I got an Xbox 360 recently and started playing a bit of “Texas Hold-Em” online. I’m not even remotely a gambler, so I don’t bet real money, but I do love the strategy of the game. Sometimes, you get two great cards to open – like two aces - but you have to avoid the temptation of tipping your hand by being overzealous. At first, you have to bait your competition into sweetening the pot. At this point, you can be conservative and let the dough trickle in, or you can drop the hammer by going “all-in”. At that point, the competition can either match you or get out. It’s risky, but the pay-off is huge!

One of the things I love about BBE Sound is that they are not a conservative company. A perfect example of BBE’s commitment to musicians and guitar players is their recent product introductions into the highly competitive pedal market. For years, professional guitar players were begging BBE to convert their hugely popular rack mounted Sonic Maximizer™ into a easy-to-manage pedal version. Listening to their customers, BBE released the Sonic Stomp and Opto Stomp to the eagerly waiting public. Already, the Sonic Stomp has achieved “must-have” status among stage musicians. That would be cool enough if that were the end of the story, but what you didn’t know at the time was that BBE was planning on following up with seven new pedals. Yes you read that right, seven! BBE is now “all-in” in the pedal market, and the first two pedals were just the pair of aces to open. Including the Acoustimax, that brings their total line-up to nine awesome sounding pedals in 2006. is fortunate to be one of the first to review the rest of this new line of pedals. In this review we will be focusing on the Crusher and the Freq Boost. These are certainly great pedals, but you’ll have to read on for details!

BBE Stomp Box Line-Up

Many of these new pedals are based on vintage sounds from ultra-rare pedals that you would have to track down on eBay…pay a pretty penny…and hope the darn thing still works. Here’s the new line-up with links to each of their respective product pages:

Freq Boost -- A treble boost pedal inspired by the now vintage '60s Dallas Range Master.

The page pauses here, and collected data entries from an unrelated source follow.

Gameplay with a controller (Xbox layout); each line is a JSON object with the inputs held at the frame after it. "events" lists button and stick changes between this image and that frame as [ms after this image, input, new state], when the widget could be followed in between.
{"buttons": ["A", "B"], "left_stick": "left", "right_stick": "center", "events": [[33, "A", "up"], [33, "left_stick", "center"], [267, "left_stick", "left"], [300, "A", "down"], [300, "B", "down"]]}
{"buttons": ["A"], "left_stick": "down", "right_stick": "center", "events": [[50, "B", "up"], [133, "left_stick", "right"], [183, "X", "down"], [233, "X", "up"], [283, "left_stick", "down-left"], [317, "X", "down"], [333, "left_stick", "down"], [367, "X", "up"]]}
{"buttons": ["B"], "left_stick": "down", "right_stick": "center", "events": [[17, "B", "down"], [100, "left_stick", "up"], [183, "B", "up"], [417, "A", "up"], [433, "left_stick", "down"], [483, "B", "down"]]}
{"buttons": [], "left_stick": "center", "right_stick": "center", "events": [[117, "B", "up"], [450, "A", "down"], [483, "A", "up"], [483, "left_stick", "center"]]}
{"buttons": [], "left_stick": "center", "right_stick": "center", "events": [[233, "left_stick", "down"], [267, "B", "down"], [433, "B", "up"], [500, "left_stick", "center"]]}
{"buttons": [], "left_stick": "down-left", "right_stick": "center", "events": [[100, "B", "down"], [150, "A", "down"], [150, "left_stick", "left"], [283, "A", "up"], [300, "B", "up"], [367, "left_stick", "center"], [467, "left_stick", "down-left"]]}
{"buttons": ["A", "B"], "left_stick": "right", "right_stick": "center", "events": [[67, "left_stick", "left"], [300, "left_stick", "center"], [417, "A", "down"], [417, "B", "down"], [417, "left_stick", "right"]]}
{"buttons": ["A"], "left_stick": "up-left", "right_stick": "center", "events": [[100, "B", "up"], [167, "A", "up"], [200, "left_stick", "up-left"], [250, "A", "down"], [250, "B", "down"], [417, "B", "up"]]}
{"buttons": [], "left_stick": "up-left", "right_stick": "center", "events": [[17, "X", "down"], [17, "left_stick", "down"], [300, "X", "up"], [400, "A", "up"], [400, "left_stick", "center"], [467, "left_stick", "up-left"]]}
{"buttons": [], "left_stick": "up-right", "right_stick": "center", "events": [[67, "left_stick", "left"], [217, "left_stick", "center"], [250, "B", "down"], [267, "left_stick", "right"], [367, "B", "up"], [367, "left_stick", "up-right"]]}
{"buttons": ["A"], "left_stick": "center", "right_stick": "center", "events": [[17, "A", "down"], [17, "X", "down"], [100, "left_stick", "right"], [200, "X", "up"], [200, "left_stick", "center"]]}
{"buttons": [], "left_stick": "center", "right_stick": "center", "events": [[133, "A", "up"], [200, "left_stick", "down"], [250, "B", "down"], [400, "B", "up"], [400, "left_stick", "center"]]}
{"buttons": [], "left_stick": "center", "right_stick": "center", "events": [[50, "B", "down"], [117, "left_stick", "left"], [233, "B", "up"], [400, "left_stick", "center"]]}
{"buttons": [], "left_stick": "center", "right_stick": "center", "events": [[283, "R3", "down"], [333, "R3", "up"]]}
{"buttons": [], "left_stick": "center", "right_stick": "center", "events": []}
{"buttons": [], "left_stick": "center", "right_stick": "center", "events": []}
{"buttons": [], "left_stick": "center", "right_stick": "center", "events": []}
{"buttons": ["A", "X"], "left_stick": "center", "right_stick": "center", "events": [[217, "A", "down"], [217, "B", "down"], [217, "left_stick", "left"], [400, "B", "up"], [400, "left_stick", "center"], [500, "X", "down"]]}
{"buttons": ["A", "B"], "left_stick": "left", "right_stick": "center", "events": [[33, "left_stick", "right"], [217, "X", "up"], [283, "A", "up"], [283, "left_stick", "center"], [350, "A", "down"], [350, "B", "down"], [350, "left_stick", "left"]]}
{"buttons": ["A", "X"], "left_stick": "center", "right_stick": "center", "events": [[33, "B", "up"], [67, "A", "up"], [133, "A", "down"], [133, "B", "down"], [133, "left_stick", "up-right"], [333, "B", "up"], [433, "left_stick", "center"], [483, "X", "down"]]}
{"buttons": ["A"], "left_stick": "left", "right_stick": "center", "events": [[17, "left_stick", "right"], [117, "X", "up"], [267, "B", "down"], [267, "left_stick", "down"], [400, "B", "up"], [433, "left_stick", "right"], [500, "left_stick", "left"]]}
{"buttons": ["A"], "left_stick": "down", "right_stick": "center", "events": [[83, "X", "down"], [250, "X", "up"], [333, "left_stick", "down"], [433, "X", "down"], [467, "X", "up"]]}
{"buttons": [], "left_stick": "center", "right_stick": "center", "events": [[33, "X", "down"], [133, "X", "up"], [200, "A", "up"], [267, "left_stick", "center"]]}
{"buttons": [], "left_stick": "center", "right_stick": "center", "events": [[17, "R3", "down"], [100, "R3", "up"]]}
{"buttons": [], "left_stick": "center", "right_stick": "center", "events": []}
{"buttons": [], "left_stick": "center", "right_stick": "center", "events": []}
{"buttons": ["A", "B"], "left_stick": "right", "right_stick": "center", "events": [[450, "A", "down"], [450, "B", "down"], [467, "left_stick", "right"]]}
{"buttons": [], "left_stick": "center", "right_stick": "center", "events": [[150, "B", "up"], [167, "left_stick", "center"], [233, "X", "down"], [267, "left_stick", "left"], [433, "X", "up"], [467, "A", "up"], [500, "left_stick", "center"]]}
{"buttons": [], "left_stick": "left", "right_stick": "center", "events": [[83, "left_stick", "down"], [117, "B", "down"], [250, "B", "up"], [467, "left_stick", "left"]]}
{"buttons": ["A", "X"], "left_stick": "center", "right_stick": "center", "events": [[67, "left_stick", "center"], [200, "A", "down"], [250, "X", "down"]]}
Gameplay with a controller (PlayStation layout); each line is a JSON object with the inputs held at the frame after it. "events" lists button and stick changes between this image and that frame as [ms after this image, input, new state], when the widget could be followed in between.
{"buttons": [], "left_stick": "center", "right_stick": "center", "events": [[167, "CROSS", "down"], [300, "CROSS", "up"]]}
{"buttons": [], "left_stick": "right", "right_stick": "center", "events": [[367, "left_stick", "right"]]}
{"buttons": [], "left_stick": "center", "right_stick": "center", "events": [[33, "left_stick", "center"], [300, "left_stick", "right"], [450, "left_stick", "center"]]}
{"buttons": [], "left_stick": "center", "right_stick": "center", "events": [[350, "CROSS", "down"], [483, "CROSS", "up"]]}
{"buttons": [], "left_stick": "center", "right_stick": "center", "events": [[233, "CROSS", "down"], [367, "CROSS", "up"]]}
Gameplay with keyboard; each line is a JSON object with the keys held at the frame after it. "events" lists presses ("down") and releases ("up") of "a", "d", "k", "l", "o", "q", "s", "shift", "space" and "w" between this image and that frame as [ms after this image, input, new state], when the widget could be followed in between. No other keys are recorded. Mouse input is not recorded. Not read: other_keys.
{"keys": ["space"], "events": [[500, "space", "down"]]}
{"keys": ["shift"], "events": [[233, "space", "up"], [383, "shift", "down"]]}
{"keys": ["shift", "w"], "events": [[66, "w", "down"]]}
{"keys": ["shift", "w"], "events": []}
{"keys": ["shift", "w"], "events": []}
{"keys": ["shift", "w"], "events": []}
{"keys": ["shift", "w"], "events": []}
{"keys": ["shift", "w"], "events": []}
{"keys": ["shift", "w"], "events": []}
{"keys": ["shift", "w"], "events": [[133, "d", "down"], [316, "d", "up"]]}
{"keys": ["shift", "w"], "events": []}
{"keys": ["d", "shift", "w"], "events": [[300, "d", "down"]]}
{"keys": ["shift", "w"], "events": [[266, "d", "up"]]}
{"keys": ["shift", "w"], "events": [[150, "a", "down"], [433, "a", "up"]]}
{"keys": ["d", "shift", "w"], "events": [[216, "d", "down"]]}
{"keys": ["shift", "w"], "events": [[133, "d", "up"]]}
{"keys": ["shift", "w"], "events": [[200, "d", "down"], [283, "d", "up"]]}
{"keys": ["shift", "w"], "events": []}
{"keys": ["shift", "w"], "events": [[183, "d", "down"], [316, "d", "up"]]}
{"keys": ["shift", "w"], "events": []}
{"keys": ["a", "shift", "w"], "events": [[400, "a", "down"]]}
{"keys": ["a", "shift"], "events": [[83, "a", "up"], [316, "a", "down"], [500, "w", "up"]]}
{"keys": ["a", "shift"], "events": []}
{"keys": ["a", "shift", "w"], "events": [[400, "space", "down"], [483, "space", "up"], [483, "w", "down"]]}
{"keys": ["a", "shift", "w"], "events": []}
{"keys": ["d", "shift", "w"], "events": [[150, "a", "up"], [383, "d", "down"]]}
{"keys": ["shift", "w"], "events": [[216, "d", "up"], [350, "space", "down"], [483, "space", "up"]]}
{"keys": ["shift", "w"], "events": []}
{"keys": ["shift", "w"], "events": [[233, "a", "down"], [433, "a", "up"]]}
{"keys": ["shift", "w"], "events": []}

Crusher -- BBE original. high gain distortion pedal shaped using a passive 3-band EQ. Hard core thrash and trash!

Green Screamer -- An overdrive pedal with dual op-amp design, inspired by the sound of the amazing vintage Ibanez TS808.

Boosta Grande -- A transparent boost pedal with up to 20dB clean gain.

Free Fuzz -- A vintage '70s fuzz pedal featuring silicon transistors, inspired by the Dallas Fuzz Face.

Orange Squash (formerly Main Squeeze) -- A compressor built on a vintage FET Design, throwing a tonal “tip-of-the-hat” to Dan Armstrong’s Orange Squeezer.

To complete you overview of the entire line, here are the 2005 Introductions as well. The Sonic Stomp, the Opto Stomp and the Acoustimax have have all been previously reviewed here at GuitarGearHeads.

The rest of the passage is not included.